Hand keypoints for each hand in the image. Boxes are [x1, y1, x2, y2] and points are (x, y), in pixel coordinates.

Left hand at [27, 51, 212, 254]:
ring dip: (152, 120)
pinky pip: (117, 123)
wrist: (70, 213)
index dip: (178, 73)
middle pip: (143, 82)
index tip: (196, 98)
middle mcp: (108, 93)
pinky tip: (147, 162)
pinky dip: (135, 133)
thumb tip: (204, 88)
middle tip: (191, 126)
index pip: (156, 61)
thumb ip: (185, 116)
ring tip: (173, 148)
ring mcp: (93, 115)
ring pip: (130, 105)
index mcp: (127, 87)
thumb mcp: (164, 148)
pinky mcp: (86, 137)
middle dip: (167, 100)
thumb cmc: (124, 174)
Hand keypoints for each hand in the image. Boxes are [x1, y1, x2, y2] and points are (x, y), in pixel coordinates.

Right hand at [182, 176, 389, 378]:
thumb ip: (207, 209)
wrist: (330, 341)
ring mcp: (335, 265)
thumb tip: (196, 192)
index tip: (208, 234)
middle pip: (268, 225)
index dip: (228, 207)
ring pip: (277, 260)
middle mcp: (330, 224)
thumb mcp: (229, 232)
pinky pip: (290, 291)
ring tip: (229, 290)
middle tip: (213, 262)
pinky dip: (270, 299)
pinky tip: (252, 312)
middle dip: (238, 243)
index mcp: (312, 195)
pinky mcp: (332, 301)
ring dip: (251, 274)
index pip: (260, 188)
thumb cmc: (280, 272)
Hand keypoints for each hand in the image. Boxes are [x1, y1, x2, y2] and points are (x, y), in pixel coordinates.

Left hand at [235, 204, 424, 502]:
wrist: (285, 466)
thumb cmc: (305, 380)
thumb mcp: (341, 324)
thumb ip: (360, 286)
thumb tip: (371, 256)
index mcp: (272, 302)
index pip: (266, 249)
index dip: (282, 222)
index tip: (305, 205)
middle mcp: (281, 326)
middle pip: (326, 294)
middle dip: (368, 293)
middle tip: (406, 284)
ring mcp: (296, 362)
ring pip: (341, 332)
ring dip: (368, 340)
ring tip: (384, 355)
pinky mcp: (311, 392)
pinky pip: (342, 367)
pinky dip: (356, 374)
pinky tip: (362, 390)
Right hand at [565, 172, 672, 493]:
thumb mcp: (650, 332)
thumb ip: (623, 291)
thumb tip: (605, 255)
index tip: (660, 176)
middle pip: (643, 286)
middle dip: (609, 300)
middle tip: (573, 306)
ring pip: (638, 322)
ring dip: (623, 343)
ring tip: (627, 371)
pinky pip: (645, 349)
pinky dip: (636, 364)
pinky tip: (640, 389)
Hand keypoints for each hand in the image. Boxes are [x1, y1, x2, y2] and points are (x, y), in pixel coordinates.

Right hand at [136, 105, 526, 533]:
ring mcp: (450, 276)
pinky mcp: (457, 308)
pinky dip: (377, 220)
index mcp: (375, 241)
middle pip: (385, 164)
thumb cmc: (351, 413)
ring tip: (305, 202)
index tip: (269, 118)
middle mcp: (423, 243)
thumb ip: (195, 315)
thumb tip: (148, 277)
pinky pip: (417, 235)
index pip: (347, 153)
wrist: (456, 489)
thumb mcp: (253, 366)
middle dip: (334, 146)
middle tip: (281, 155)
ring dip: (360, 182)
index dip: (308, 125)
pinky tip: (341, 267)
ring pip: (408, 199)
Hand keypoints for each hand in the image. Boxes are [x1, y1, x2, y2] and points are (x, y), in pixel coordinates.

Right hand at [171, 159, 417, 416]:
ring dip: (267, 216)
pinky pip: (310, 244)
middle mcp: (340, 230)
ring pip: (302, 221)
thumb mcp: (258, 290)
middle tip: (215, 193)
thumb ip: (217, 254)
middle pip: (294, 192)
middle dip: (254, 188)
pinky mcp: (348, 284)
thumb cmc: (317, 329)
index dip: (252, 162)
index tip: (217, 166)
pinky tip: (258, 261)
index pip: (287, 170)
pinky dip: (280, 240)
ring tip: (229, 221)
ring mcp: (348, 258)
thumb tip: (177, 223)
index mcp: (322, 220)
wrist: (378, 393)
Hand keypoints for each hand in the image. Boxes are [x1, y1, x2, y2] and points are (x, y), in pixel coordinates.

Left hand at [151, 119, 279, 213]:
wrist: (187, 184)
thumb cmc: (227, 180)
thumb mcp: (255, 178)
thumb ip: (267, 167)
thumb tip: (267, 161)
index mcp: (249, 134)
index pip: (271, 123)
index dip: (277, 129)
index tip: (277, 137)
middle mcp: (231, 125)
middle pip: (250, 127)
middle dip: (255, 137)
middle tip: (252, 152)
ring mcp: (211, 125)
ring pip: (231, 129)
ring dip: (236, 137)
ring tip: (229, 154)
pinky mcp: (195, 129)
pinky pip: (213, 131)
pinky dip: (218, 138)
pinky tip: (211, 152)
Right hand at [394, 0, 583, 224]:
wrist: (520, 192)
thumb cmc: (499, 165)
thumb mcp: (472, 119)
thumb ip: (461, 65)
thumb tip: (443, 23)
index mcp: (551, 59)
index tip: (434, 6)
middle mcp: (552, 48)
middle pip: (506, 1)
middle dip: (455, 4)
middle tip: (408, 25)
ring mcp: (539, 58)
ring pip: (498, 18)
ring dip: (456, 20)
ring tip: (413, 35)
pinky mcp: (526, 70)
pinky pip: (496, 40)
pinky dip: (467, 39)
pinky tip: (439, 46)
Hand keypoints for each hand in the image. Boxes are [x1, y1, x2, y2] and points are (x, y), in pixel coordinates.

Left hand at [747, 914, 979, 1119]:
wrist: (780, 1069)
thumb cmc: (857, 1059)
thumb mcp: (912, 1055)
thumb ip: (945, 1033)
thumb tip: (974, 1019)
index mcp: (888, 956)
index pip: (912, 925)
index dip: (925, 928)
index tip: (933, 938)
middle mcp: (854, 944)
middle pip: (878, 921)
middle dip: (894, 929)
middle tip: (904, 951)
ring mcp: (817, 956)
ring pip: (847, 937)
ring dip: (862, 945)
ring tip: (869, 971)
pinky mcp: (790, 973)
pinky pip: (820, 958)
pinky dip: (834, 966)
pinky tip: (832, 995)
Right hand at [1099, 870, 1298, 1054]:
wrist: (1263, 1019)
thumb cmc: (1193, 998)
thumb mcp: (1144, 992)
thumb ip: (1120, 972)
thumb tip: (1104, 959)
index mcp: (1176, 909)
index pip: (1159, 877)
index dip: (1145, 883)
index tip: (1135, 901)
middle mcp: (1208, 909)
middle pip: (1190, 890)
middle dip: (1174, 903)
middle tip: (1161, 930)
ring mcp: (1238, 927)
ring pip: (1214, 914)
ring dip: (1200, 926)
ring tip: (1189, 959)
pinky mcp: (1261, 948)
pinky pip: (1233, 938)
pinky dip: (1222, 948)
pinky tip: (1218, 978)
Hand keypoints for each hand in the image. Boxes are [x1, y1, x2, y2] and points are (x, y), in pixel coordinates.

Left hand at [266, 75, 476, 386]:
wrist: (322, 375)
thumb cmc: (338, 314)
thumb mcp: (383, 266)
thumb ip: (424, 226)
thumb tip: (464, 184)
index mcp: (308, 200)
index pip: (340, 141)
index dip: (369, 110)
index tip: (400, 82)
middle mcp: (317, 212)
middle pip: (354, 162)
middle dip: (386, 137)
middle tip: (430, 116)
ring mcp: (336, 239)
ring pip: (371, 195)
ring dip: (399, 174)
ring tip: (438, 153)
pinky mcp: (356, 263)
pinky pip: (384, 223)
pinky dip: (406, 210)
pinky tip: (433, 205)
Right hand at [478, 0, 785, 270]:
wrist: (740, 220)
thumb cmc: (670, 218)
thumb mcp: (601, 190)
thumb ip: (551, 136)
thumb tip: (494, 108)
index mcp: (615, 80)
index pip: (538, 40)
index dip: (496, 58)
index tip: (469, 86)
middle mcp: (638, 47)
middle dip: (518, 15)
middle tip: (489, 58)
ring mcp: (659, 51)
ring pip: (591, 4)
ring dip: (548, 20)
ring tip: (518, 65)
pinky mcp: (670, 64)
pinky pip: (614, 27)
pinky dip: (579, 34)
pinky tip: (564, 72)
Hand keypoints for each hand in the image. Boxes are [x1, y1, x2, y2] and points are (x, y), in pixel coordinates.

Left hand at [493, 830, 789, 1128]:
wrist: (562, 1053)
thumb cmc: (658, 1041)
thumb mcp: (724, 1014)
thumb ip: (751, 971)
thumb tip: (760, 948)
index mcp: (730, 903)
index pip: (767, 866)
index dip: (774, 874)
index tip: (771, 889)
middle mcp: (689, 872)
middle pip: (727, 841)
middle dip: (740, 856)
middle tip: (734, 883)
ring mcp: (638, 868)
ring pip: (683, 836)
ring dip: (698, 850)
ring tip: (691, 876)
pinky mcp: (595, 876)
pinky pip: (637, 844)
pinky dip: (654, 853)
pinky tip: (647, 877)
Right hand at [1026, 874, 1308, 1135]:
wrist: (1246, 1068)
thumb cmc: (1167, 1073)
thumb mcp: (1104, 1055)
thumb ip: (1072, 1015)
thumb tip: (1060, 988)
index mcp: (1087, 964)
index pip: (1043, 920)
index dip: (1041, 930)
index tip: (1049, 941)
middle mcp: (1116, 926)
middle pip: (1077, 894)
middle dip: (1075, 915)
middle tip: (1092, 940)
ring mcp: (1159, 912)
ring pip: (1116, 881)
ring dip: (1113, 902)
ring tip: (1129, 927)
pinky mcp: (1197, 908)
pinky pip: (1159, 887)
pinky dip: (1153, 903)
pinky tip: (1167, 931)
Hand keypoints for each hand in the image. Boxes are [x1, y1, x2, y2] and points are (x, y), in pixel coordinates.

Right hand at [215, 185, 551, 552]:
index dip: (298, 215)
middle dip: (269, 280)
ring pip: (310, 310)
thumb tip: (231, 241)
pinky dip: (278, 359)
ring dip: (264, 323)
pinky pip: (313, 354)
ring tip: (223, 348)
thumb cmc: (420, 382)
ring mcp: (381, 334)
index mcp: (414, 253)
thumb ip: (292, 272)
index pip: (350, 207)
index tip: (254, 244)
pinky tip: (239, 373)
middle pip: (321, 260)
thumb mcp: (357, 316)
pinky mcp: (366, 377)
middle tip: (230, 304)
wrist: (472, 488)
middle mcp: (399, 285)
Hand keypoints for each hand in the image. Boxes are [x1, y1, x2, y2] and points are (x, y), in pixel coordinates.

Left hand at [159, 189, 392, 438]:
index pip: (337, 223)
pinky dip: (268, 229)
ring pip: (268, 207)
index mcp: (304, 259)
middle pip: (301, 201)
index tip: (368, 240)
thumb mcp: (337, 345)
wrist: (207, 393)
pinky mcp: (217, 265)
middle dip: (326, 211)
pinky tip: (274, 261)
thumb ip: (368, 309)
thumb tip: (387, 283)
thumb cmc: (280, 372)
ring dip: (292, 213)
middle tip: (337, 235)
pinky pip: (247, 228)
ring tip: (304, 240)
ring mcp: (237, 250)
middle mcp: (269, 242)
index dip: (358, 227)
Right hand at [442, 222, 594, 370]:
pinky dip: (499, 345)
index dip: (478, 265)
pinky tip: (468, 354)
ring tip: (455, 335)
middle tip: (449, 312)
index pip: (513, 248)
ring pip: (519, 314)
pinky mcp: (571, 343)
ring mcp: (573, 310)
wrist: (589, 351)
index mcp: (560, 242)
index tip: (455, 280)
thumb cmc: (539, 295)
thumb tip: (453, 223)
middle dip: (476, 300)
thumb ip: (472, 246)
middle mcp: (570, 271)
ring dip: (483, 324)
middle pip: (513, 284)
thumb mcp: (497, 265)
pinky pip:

++++++++++++++++++++

(Task objective):
Write out, from the lines above, only those from the line with "pinky mcp: (526, 70)" to the line with "ring pip: (591, 4)", exactly as given, including the first and the last.

(Your solution):
pinky mcp: (526, 70)
pinky pip: (496, 40)
pinky dip: (467, 39)
pinky tip: (439, 46)
Hand keypoints for each hand in the image. Boxes are [x1, y1, x2, y2] and points are (x, y), in pixel coordinates.

Left hand at [747, 914, 979, 1119]:
wrist: (780, 1069)
thumb cmc: (857, 1059)
thumb mcp: (912, 1055)
thumb ip: (945, 1033)
thumb tip: (974, 1019)
index mcp: (888, 956)
index pip: (912, 925)
index dip: (925, 928)
index tip: (933, 938)
middle mcp: (854, 944)
middle pip: (878, 921)
middle dip: (894, 929)
middle tip: (904, 951)
ring mcp: (817, 956)
ring pip: (847, 937)
ring dip: (862, 945)
ring tip: (869, 971)
pinky mcp: (790, 973)
pinky pip: (820, 958)
pinky dip: (834, 966)
pinky tip: (832, 995)
Right hand at [1099, 870, 1298, 1054]:
wrist: (1263, 1019)
thumb cmc: (1193, 998)
thumb mcp: (1144, 992)
thumb ip: (1120, 972)
thumb tip: (1104, 959)
index mcp: (1176, 909)
index pip: (1159, 877)
index dip: (1145, 883)
index tip: (1135, 901)
middle mcp: (1208, 909)
middle pip: (1190, 890)
middle dip: (1174, 903)
middle tip: (1161, 930)
ring mcp: (1238, 927)
ring pip: (1214, 914)
ring dip: (1200, 926)
ring tip: (1189, 959)
pinky mcp: (1261, 948)
pinky pip: (1233, 938)
pinky dip: (1222, 948)
pinky tip: (1218, 978)
Hand keypoints for each hand in the image. Boxes are [x1, y1, x2, y2] and points are (x, y), in pixel coordinates.

Left hand at [266, 75, 476, 386]:
wrist: (322, 375)
thumb cmc: (338, 314)
thumb mcp: (383, 266)
thumb ip: (424, 226)
thumb tip: (464, 184)
index mcp: (308, 200)
index pip: (340, 141)
index dip: (369, 110)
index tip: (400, 82)
middle mcp: (317, 212)
middle pip: (354, 162)
middle dip: (386, 137)
middle tip: (430, 116)
ring mcp: (336, 239)
ring pip: (371, 195)
ring dip: (399, 174)
ring tip: (438, 153)
pinky mcp: (356, 263)
pinky pip: (384, 223)
pinky dip: (406, 210)
pinky tip: (433, 205)
Right hand at [478, 0, 785, 270]:
wrist: (740, 220)
thumb cmc: (670, 218)
thumb mcp: (601, 190)
thumb ip: (551, 136)
thumb tip: (494, 108)
index mcp: (615, 80)
index pip: (538, 40)
index dip: (496, 58)
index tip: (469, 86)
middle mcp: (638, 47)
middle dip: (518, 15)
middle tip: (489, 58)
ring mcp: (659, 51)
ring pip: (591, 4)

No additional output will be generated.